Le professeur de l’Université catholique a déclaré que les États devraient, pour aider le peuple nicaraguayen, « sanctionner la famille Ortega et son entourage le plus proche, en gelant leurs avoirs ainsi que leurs voyages vers des pays tiers ».

Le 25 octobre, le président américain Joe Biden a signé un décret interdisant aux entreprises américaines de faire des affaires avec de l’or ou d’autres minéraux, afin d’isoler davantage le Nicaragua.

Selon le département du Trésor, la cible des sanctions était notamment le « responsable de l’entité qui est en charge des activités liées au commerce et à l’extraction de minerais au Nicaragua », ainsi qu’un élément du Gouvernement du pays.

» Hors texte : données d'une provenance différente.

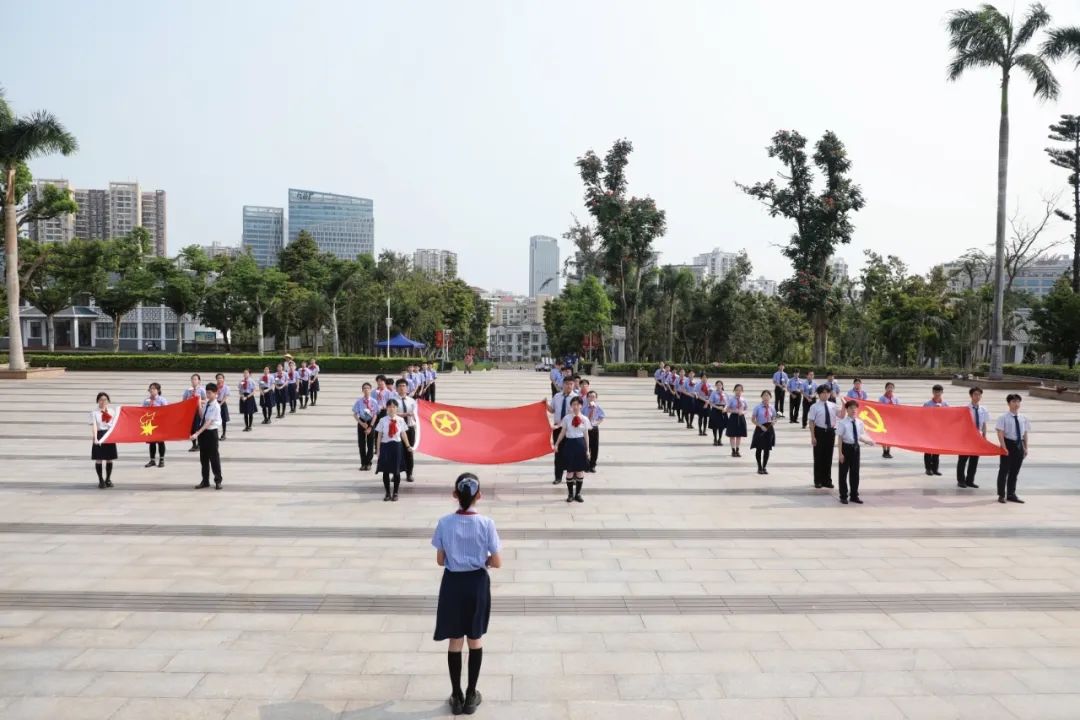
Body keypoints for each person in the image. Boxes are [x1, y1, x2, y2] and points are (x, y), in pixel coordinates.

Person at [432, 473, 502, 716]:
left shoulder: (444, 523)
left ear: (455, 495)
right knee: (475, 638)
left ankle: (456, 695)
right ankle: (472, 695)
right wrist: (484, 560)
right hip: (477, 584)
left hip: (453, 584)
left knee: (455, 640)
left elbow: (440, 560)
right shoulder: (487, 523)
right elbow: (497, 561)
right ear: (478, 496)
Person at [553, 396, 592, 503]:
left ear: (581, 405)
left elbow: (586, 435)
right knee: (569, 471)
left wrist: (587, 450)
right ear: (571, 406)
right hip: (569, 444)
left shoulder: (585, 419)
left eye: (578, 404)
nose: (575, 406)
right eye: (573, 404)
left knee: (579, 471)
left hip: (580, 444)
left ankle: (578, 494)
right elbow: (563, 432)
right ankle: (570, 494)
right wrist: (556, 444)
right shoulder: (567, 418)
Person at [836, 399, 875, 504]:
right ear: (847, 410)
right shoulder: (842, 423)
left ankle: (854, 495)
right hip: (845, 448)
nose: (853, 410)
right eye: (851, 408)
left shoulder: (859, 422)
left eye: (855, 408)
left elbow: (859, 436)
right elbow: (840, 438)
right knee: (843, 473)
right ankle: (843, 496)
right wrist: (840, 453)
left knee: (855, 473)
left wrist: (867, 441)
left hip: (856, 448)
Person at [375, 398, 413, 501]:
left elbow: (403, 434)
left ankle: (395, 493)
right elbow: (379, 436)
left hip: (397, 446)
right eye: (389, 407)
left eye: (394, 407)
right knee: (386, 471)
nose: (391, 409)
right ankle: (387, 493)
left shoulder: (400, 420)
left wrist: (408, 446)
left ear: (396, 408)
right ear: (387, 408)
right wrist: (378, 450)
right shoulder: (382, 420)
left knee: (396, 471)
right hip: (385, 446)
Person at [995, 394, 1030, 504]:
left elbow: (1025, 433)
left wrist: (1025, 447)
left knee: (1015, 471)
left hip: (1019, 445)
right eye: (1014, 402)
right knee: (1004, 471)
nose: (1016, 404)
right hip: (1008, 444)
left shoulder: (1023, 418)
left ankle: (1011, 494)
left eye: (1018, 401)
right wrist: (1003, 447)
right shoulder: (1003, 417)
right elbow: (1000, 433)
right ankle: (1001, 494)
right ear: (1008, 403)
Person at [191, 382, 223, 490]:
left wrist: (197, 433)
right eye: (207, 393)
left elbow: (208, 422)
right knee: (203, 458)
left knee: (214, 458)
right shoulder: (207, 404)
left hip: (211, 433)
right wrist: (199, 403)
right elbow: (202, 416)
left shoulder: (216, 406)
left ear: (215, 393)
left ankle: (218, 481)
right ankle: (205, 481)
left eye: (210, 393)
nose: (208, 395)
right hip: (203, 433)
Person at [807, 385, 840, 489]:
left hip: (830, 432)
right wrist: (813, 436)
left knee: (828, 457)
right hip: (819, 432)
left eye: (827, 393)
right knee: (818, 457)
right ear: (819, 394)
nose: (825, 395)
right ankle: (818, 480)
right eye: (823, 393)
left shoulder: (833, 405)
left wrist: (844, 404)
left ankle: (827, 480)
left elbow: (842, 415)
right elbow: (811, 422)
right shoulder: (814, 407)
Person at [957, 386, 989, 489]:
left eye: (979, 395)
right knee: (963, 459)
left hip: (978, 438)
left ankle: (970, 480)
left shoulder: (983, 409)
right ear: (971, 395)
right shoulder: (965, 409)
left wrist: (984, 436)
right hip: (966, 437)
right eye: (975, 394)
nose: (977, 396)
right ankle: (961, 480)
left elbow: (984, 424)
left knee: (974, 460)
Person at [548, 378, 577, 485]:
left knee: (571, 453)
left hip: (571, 428)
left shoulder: (576, 398)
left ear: (573, 385)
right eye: (566, 384)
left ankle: (573, 476)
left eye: (571, 384)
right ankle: (558, 477)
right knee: (558, 452)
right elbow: (552, 410)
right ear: (563, 384)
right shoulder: (557, 396)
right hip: (557, 429)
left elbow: (575, 413)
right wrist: (545, 404)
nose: (569, 386)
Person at [91, 392, 118, 489]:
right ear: (98, 401)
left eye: (105, 399)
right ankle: (101, 480)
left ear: (108, 401)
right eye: (101, 400)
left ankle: (108, 479)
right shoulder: (94, 413)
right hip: (100, 434)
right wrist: (95, 438)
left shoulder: (112, 411)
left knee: (109, 458)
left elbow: (115, 424)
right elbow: (94, 426)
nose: (103, 401)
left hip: (109, 435)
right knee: (99, 458)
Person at [922, 385, 949, 476]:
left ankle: (935, 468)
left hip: (939, 431)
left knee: (937, 450)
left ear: (942, 392)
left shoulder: (945, 404)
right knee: (928, 450)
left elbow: (949, 416)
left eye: (939, 392)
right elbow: (923, 417)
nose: (937, 394)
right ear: (933, 392)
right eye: (935, 392)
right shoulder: (927, 404)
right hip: (929, 430)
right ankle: (928, 468)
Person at [396, 378, 419, 483]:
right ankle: (396, 473)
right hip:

Le nouveau décret exécutif du président Joe Biden augmente considérablement un décret exécutif de l’ère Donald Trump qui déclarait que Daniel Ortega avait « détourné la législation démocratique », « sapé l’état de droit » et utilisé la « violence politique » contre ses opposants, en plus d’être un  » menace pour la sécurité nationale » des États-Unis.

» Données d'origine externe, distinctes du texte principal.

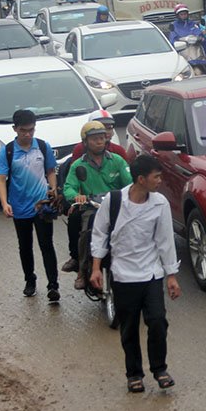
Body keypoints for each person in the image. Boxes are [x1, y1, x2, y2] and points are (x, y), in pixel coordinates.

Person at [90, 155, 181, 394]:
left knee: (158, 321)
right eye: (156, 177)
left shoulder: (159, 203)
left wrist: (171, 275)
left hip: (151, 274)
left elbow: (165, 241)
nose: (159, 181)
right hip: (123, 276)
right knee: (129, 328)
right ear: (141, 179)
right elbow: (99, 235)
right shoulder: (114, 201)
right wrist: (96, 268)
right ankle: (134, 374)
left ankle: (160, 369)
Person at [0, 109, 61, 303]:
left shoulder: (42, 146)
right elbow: (1, 179)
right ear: (15, 129)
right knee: (25, 246)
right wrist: (5, 203)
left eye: (31, 130)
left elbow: (50, 171)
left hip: (42, 207)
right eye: (23, 130)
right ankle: (30, 281)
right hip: (19, 206)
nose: (28, 134)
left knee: (46, 245)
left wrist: (54, 189)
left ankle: (53, 285)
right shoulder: (7, 151)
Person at [62, 121, 131, 289]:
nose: (99, 142)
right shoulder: (78, 165)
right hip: (92, 208)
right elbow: (68, 187)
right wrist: (76, 197)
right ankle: (82, 269)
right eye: (94, 139)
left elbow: (130, 183)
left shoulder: (118, 161)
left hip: (116, 207)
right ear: (85, 142)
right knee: (86, 233)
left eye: (102, 138)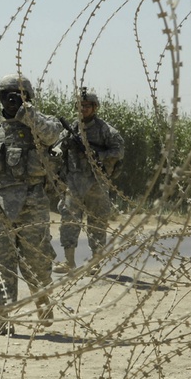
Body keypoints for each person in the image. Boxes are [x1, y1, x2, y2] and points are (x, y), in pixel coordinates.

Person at [0, 74, 63, 335]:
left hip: (32, 203)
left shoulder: (40, 124)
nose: (12, 100)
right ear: (0, 99)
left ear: (28, 97)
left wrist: (29, 115)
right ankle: (1, 318)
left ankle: (42, 301)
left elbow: (53, 136)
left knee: (36, 262)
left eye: (18, 95)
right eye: (7, 95)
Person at [55, 88, 125, 272]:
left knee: (97, 222)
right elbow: (57, 148)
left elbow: (119, 151)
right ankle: (69, 262)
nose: (83, 109)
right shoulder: (72, 129)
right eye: (80, 105)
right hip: (74, 182)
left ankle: (95, 262)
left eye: (87, 106)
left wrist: (98, 154)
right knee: (69, 221)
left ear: (95, 107)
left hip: (96, 182)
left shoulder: (105, 130)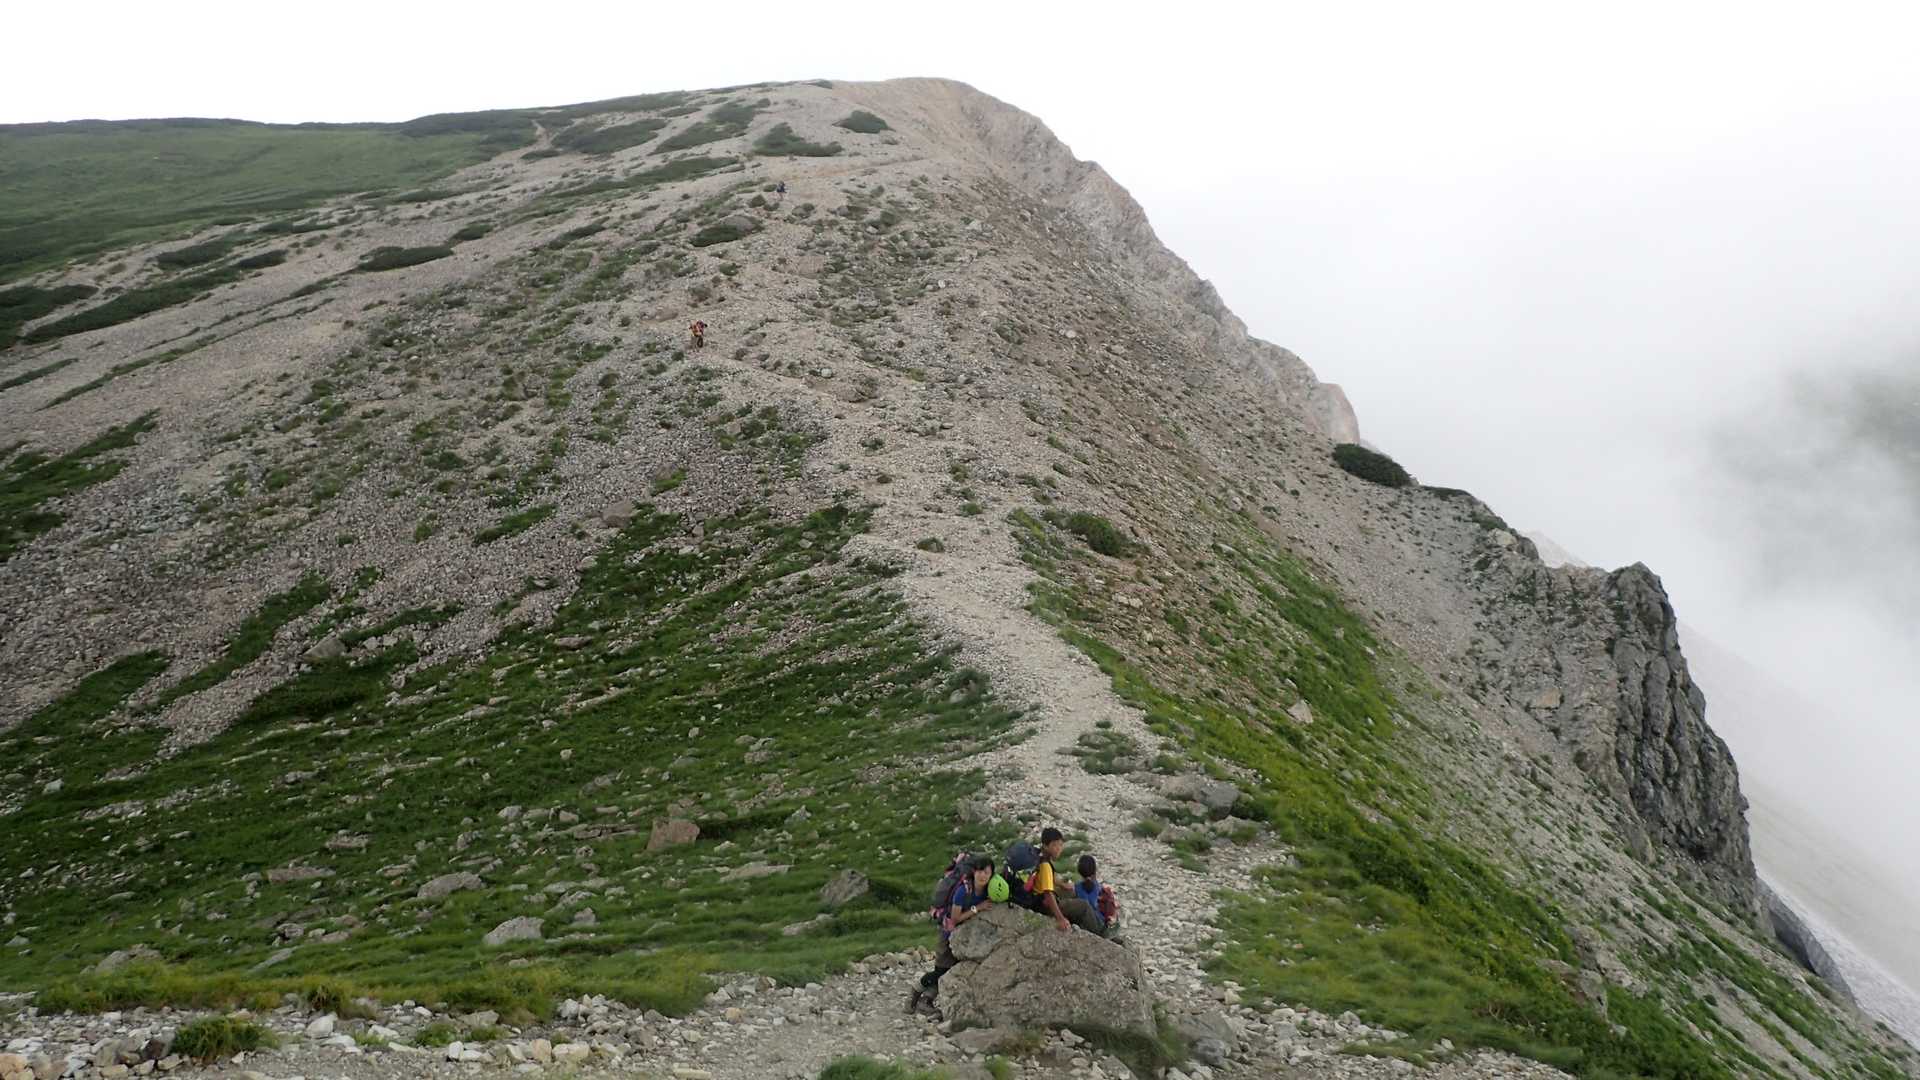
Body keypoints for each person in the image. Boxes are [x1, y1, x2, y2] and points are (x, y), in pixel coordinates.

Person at [909, 855, 994, 1015]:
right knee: (942, 971)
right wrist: (977, 908)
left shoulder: (988, 891)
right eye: (980, 871)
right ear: (974, 872)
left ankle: (926, 1001)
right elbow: (955, 918)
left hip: (965, 937)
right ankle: (916, 991)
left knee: (949, 970)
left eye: (987, 872)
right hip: (948, 933)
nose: (983, 875)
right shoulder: (963, 890)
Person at [1018, 828, 1104, 934]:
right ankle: (1099, 931)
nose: (1058, 848)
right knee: (1084, 905)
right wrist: (1060, 919)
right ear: (1045, 846)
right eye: (1054, 845)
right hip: (1043, 905)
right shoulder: (1045, 866)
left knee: (1071, 892)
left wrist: (1062, 884)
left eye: (1060, 845)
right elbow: (1048, 894)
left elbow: (1049, 878)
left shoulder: (1039, 855)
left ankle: (1081, 919)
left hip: (1036, 897)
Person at [1074, 854, 1119, 937]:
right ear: (1095, 871)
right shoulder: (1102, 890)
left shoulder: (1076, 888)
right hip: (1101, 926)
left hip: (1085, 923)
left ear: (1079, 871)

Ortega a été président du Nicaragua entre 1979 et 1990 et est revenu au pouvoir en 2006, après avoir été réélu en 2011, 2016 et 2021.

Les États-Unis et l’Union européenne (UE) ont également qualifié les élections de 2021 d’illégitimes et de peu fiables et ont pressé Ortega d’organiser de nouvelles élections et de libérer plus de 160 prisonniers.

Le gouvernement du Nicaragua a expulsé la représentante de l’UE, l’Allemande Bettina Muscheidt, le 9 septembre 2022.

De nombreuses organisations internationales telles qu’Amnesty International (AI) et des organismes tels que l’ONU ont dénoncé les violations des droits de l’homme dans le pays.

« Depuis 2018, le régime s’attache à persécuter et intimider ceux qui dénoncent ouvertement les violations des droits de l’homme (…) », conduisant à des arrestations de militants, d’hommes politiques et de religieux, a déclaré à Lusa Tamara Broner, directrice adjointe du département Amérique latine. Human Rights Watch (HRW).

« Ces arrestations font partie d’un schéma plus général de répression systématique croissante de toutes les voix critiques. L’année dernière, Ortega a lancé une campagne d’arrestations arbitraires et de poursuites contre quiconque pourrait le contester pour le pouvoir dans le cadre des élections présidentielles, dont sept candidats à l’élection » comme Cristiana Chamorro, actuellement assignée à résidence, fille de l’ancien président. Violeta Chamorro », a déclaré Broner.